The Traylinx Personal Assistant uses Cortex for long-term memory and documentation retrieval. Public docs, user manuals, and product references are embedded into the Cortex memories table under a shared system identity. When a user asks about Traylinx, Tytus, tytusOS, OpenClaw, Hermes, Atomek, JULI3TA, shared folders, billing, install steps, or platform features, Cortex can retrieve these documentation chunks as grounding context.

Source of truth

Current documentation sources indexed into Cortex:

Source tag Local source Purpose
docs-hub /Users/sebastian/Projects/makakoo/agents/traylinx-docs-hub/docs Public docs site at https://docs.traylinx.com
traylinx-user-manuals /Users/sebastian/projects/makakoo/front/web_apps/traylinx/docs/user-manuals App repo user manuals and support docs
traylinx-public-references /Users/sebastian/projects/makakoo/front/web_apps/traylinx/public/references llms.txt reference corpus and product pages

Tytus-specific documents that must stay fresh:

  • docs/hubs/user-guide/features/tytus-os.md
  • docs/hubs/cookbooks/tytus-private-pod-quickstart.md
  • traylinx/docs/user-manuals/05_tytus_os.md
  • traylinx/public/references/tytus.md
  • traylinx/src/utils/agenticPrompt.js
  • traylinx/src/generated/faqKnowledgeBase.json

Embedding model

Use:

mistral-embed

Current vector dimension:

1024

Do not use stale local .env defaults if they point to an inactive model. On 2026-05-14 the old qwen3-embedding:0.6b value failed with:

Model 'qwen3-embedding:0.6b' is not available or not active.
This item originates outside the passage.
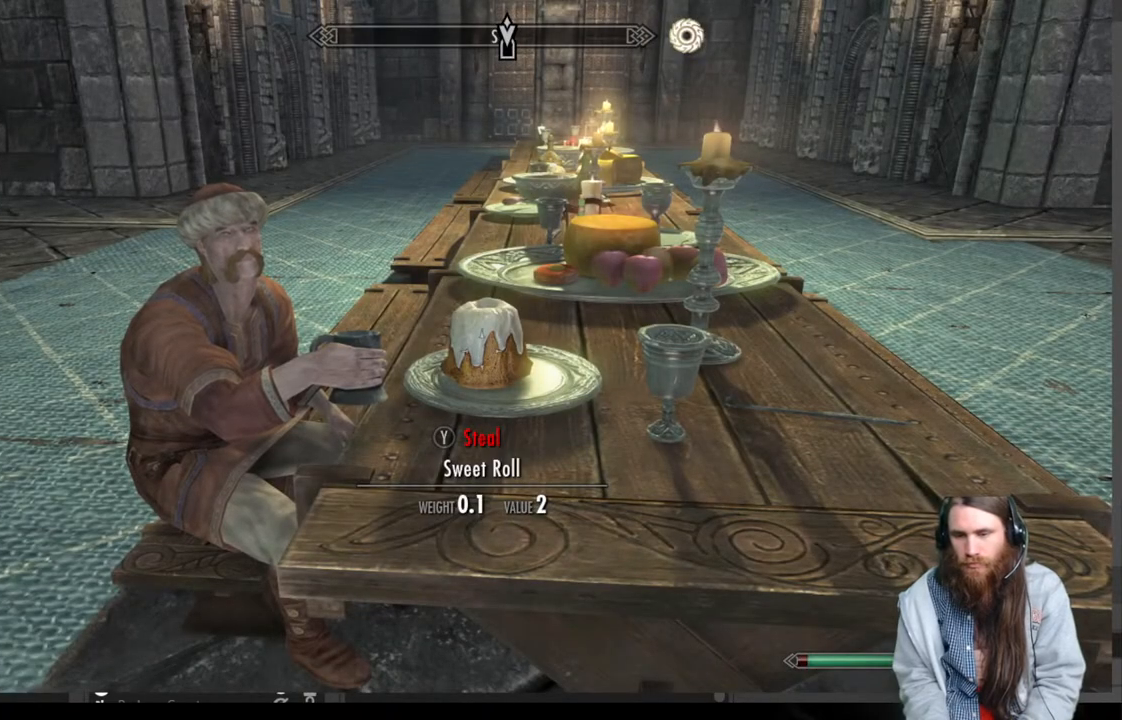
{"buttons": [], "left_stick": "left", "right_stick": "up-left", "events": [[333, "left_stick", "left"], [417, "right_stick", "up-left"]]}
Override with EMBEDDING_MODEL=mistral-embed when running ingestion.

Database model

Cortex stores documentation in Postgres with pgvector.

Table:

memories

System identity:

user_id = SYSTEM_TRAYLINX
app_id  = traylinx_ground_truth

Relevant columns:

Column Type Meaning
id uuid memory row id
user_id varchar SYSTEM_TRAYLINX for shared docs
app_id varchar traylinx_ground_truth
content text markdown chunk with source header
embedding vector 1024-dimensional embedding
tags text[] docs, source tag, category, filename
importance_score numeric currently 1.0 for docs chunks
valid_at timestamptz insertion time
created_at timestamptz insertion time

Refresh is destructive and atomic: delete old SYSTEM_TRAYLINX/traylinx_ground_truth rows and insert the new corpus in one transaction.

Ingestion script

Script:

/Users/sebastian/Projects/makakoo/agents/traylinx-docs-hub/scripts/ingest_to_cortex.py

Capabilities:

  • Reads one or more Markdown files/directories.
  • Strips MDX-only components.
  • Chunks by ## headers.
  • Tags each chunk with source/category/file.
  • Calls the OpenAI-compatible embeddings endpoint.
  • Either writes directly to Cortex Postgres or exports JSONL for in-cluster insertion.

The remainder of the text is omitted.